#### Given information ####

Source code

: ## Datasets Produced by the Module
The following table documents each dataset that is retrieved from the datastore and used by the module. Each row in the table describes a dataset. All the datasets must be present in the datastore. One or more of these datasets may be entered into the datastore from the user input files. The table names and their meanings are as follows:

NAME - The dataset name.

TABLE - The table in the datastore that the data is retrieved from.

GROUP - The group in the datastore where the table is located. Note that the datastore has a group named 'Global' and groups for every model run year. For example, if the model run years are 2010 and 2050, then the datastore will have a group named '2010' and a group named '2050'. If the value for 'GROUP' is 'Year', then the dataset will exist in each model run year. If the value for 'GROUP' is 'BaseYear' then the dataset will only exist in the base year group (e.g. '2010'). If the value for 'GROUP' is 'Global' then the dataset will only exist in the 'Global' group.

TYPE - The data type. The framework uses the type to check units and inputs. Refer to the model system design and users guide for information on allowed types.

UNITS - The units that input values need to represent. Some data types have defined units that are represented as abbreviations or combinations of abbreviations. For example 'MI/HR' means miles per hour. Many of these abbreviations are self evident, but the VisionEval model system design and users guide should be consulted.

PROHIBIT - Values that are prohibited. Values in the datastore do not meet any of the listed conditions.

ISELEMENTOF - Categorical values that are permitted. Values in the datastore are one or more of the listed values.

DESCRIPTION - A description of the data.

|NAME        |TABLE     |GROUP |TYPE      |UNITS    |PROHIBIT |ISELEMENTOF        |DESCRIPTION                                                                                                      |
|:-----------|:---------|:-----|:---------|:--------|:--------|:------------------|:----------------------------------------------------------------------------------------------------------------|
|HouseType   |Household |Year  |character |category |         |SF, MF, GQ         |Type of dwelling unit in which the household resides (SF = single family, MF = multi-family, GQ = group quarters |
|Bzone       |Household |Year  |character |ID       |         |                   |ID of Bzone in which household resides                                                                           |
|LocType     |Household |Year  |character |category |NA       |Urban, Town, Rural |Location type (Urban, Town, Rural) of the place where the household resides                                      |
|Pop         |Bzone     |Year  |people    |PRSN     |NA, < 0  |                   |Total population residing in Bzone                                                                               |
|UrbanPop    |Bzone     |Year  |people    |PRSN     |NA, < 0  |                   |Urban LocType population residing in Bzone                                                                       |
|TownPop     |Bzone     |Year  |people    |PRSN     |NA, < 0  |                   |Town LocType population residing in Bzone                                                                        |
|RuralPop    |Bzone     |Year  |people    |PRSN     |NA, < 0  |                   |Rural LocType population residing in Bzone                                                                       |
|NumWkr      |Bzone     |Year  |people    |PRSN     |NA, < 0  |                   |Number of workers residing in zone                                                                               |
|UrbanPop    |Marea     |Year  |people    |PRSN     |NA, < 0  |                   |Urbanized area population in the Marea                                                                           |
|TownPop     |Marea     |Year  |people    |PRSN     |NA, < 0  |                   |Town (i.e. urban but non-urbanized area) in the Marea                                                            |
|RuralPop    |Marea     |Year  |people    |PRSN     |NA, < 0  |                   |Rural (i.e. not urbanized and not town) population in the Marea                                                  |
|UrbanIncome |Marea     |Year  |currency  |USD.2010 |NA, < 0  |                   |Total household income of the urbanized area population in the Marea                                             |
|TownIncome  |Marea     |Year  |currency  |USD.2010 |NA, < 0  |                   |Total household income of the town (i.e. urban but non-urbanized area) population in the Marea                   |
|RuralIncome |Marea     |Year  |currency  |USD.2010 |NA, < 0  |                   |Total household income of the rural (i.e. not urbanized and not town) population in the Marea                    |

####

▸ **Task to carry out**:
Check every line above for the word "DESCRIPTION" and copy those that have it.

▸ **Finished task**:
DESCRIPTION - A description of the data.
|NAME        |TABLE     |GROUP |TYPE      |UNITS    |PROHIBIT |ISELEMENTOF        |DESCRIPTION                                                                                                      |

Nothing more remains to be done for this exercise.